Between us, Cochenour and I finally got Dorrie to agree to give it a whirl. We packed up what little salvageable gear we’d put outside. We flew back to the ravine, landed, and began to set up for a dig. But I was feeling poorly—thick, headachy, clumsy—and I suppose Cochenour had his own problems, though I must admit he didn’t complain. Between the two of us we managed to catch the casing of the drill in the exit port while we were off-loading it.
And, while I was jockeying it one way from above, Cochenour pulled the other way from beneath . . . and the whole hard, heavy thing came right down on top of him.
It didn’t kill him. It just gouged his suit and broke his leg and knocked him unconscious, and that took care of any possibility of having him to help me dig Site C.
XI
The first thing I did was to check the drill to make sure it wasn’t damaged. It wasn’t. The second was to manhandle Cochenour back into the airbody lock. That took about everything I had, with the combined weight of our suits and bodies, getting the drill out of the way, and my general physical condition. But I managed it.
Dorrie was great. No hysteria, no foolish questions. We got him out of his heatsuit and looked him over.
The suit leg had been ruptured through eight or ten plies, but there had been enough left to keep the air out, if not all the pressure. He was alive. Unconscious, all right, but breathing. The leg fracture was compounded, with bone showing through the bleeding flesh. He was bleeding, too, from the mouth and nose, and he had vomited inside his helmet.

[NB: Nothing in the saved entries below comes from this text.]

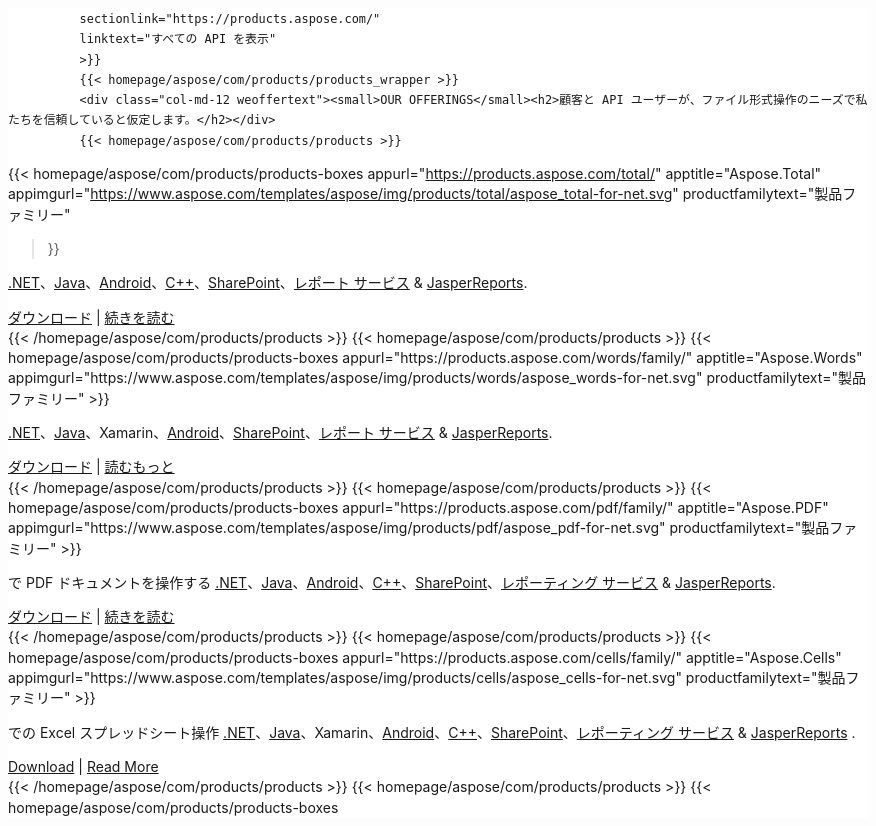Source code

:               sectionlink="https://products.aspose.com/"
              linktext="すべての API を表示"
              >}}
              {{< homepage/aspose/com/products/products_wrapper >}}
              <div class="col-md-12 weoffertext"><small>OUR OFFERINGS</small><h2>顧客と API ユーザーが、ファイル形式操作のニーズで私たちを信頼していると仮定します。</h2></div>
              {{< homepage/aspose/com/products/products >}}
{{< homepage/aspose/com/products/products-boxes appurl="https://products.aspose.com/total/"
apptitle="Aspose.Total"
appimgurl="https://www.aspose.com/templates/aspose/img/products/total/aspose_total-for-net.svg"
productfamilytext="製品ファミリー"
>}}
<p><a href="https://products.aspose.com/total/net/">.NET</a>、<a href="https://products.aspose.com/total/java/">Java</a>、<a href="https://products.aspose.com/total/android-java/">Android</a>、<a href="https://products.aspose.com/total/cpp/">C++</a>、<a href="https://products.aspose.com/total/sharepoint/">SharePoint</a>、<a href="https://products.aspose.com/total/reporting-services/">レポート サービス</a> & <a href="https://products.aspose.com/total/jasperreports/">JasperReports</a>.</p><div class="btn-box"><a href="https://releases.aspose.com/total/">ダウンロード</a> | <a href="https://products.aspose.com/total/">続きを読む</a></div>
{{< /homepage/aspose/com/products/products >}}
              {{< homepage/aspose/com/products/products >}}
              {{< homepage/aspose/com/products/products-boxes
              appurl="https://products.aspose.com/words/family/"
              apptitle="Aspose.Words"
              appimgurl="https://www.aspose.com/templates/aspose/img/products/words/aspose_words-for-net.svg"
              productfamilytext="製品ファミリー" >}}
<p><a href="https://products.aspose.com/words/net/">.NET</a>、<a href="https://products.aspose.com/words/java/">Java</a>、Xamarin、<a href="https://products.aspose.com/words/android-java/">Android</a>、<a href="https://products.aspose.com/words/sharepoint/">SharePoint</a>、<a href="https://products.aspose.com/words/reporting-services/">レポート サービス</a> & <a href="https://products.aspose.com/words/jasperreports/">JasperReports</a>.</p><div class="btn-box"><a href="https://releases.aspose.com/words/">ダウンロード</a> | <a href="https://products.aspose.com/words/family/">読むもっと</a></div>
              {{< /homepage/aspose/com/products/products >}}
              {{< homepage/aspose/com/products/products >}}
              {{< homepage/aspose/com/products/products-boxes
              appurl="https://products.aspose.com/pdf/family/"
              apptitle="Aspose.PDF"
              appimgurl="https://www.aspose.com/templates/aspose/img/products/pdf/aspose_pdf-for-net.svg"
              productfamilytext="製品ファミリー" >}}
              <p>で PDF ドキュメントを操作する <a href="https://products.aspose.com/pdf/net/">.NET</a>、<a href="https://products.aspose.com/pdf/java/">Java</a>、<a href="https://products.aspose.com/pdf/android-java/">Android</a>、<a href="https://products.aspose.com/pdf/cpp/">C++</a>、<a href="https://products.aspose.com/pdf/sharepoint/">SharePoint</a>、<a href="https://products.aspose.com/pdf/reporting-services/">レポーティング サービス</a> & <a href="https://products.aspose.com/pdf/jasperreports/">JasperReports</a>.</p><div class="btn-box"><a href="https://releases.aspose.com/pdf/">ダウンロード</a> | <a href="https://products.aspose.com/pdf/family/">続きを読む</a></div>
              {{< /homepage/aspose/com/products/products >}}
              {{< homepage/aspose/com/products/products >}}
              {{< homepage/aspose/com/products/products-boxes
              appurl="https://products.aspose.com/cells/family/"
              apptitle="Aspose.Cells"
              appimgurl="https://www.aspose.com/templates/aspose/img/products/cells/aspose_cells-for-net.svg"
              productfamilytext="製品ファミリー"
              >}}
              <p> での Excel スプレッドシート操作 <a href="https://products.aspose.com/cells/net/">.NET</a>、<a href="https://products.aspose.com/cells/java/">Java</a>、Xamarin、<a href="https://products.aspose.com/cells/android-java/">Android</a>、<a href="https://products.aspose.com/cells/cpp/">C++</a>、<a href="https://products.aspose.com/cells/sharepoint/">SharePoint</a>、<a href="https://products.aspose.com/cells/reporting-services/">レポーティング サービス</a> & <a href="https://products.aspose.com/cells/jasperreports/">JasperReports</a> .</p><div class="btn-box"><a href="https://releases.aspose.com/cells/">Download</a> | <a href="https://products.aspose.com/cells/family/">Read More</a></div>
              {{< /homepage/aspose/com/products/products >}}
              {{< homepage/aspose/com/products/products >}}
              {{< homepage/aspose/com/products/products-boxes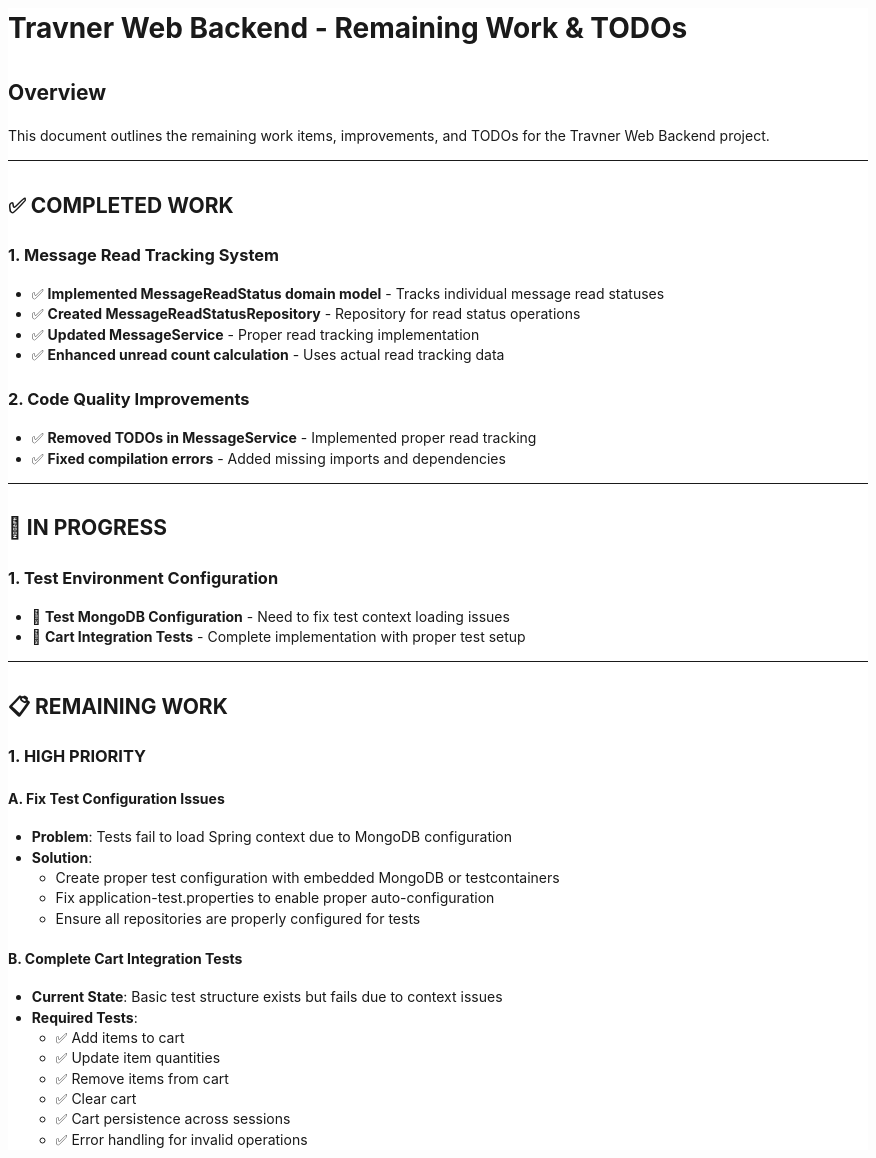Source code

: # Travner Web Backend - Remaining Work & TODOs

## Overview

This document outlines the remaining work items, improvements, and TODOs for the Travner Web Backend project.

---

## ✅ **COMPLETED WORK**

### 1. Message Read Tracking System

- ✅ **Implemented MessageReadStatus domain model** - Tracks individual message read statuses
- ✅ **Created MessageReadStatusRepository** - Repository for read status operations
- ✅ **Updated MessageService** - Proper read tracking implementation
- ✅ **Enhanced unread count calculation** - Uses actual read tracking data

### 2. Code Quality Improvements

- ✅ **Removed TODOs in MessageService** - Implemented proper read tracking
- ✅ **Fixed compilation errors** - Added missing imports and dependencies

---

## 🔄 **IN PROGRESS**

### 1. Test Environment Configuration

- 🔄 **Test MongoDB Configuration** - Need to fix test context loading issues
- 🔄 **Cart Integration Tests** - Complete implementation with proper test setup

---

## 📋 **REMAINING WORK**

### 1. **HIGH PRIORITY**

#### A. Fix Test Configuration Issues

- **Problem**: Tests fail to load Spring context due to MongoDB configuration
- **Solution**:
  - Create proper test configuration with embedded MongoDB or testcontainers
  - Fix application-test.properties to enable proper auto-configuration
  - Ensure all repositories are properly configured for tests

#### B. Complete Cart Integration Tests

- **Current State**: Basic test structure exists but fails due to context issues
- **Required Tests**:
  - ✅ Add items to cart
  - ✅ Update item quantities
  - ✅ Remove items from cart
  - ✅ Clear cart
  - ✅ Cart persistence across sessions
  - ✅ Error handling for invalid operations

All in all, he was about the worst-looking hundred-or-whatever-year-old man you’ll ever see—live one, anyway. But he didn’t seem to have taken enough heat to cook his brain. His heart was still going-well, I mean whoever’s heart it had been in the first place was still going. It was a good investment, because it was pumping right along. We put compresses on everything we could find, and most of the bleeding stopped by itself, except from the nasty business on his leg.
For that we needed more expert help. Dorrie called the military reservation for me. She got Amanda Littleknees and was put right through to the base surgeon, Colonel Eve Marcuse. Dr. Marcuse was a friend of my own Quackery fellow; I’d met her once or twice, and she was good about telling me what to do.
At first Colonel Marcuse wanted me to pack up and bring Cochenour right over. I vetoed that. I gave her satisfactory reasons—I wasn’t in shape to pilot, and it would be a rough ride for Cochenour. I certainly didn’t give her the real reason, namely that I didn’t want to get into the reservation and have to explain my way out of it again. So instead she gave me step-by-step instructions on what to do with the casualty.
They were easy enough to follow, and I did all she commanded: reduced the fracture, packed the gash, stuck Cochenour with broadspectrum antibiotics, closed the wound with surgical Velcro and meat glue, sprayed a bandage all around, and poured on a cast. It depleted our first-aid supplies pretty thoroughly and took about an hour of our time. Cochenour would have come to while we were doing it, except that I had also given him a sleepy needle.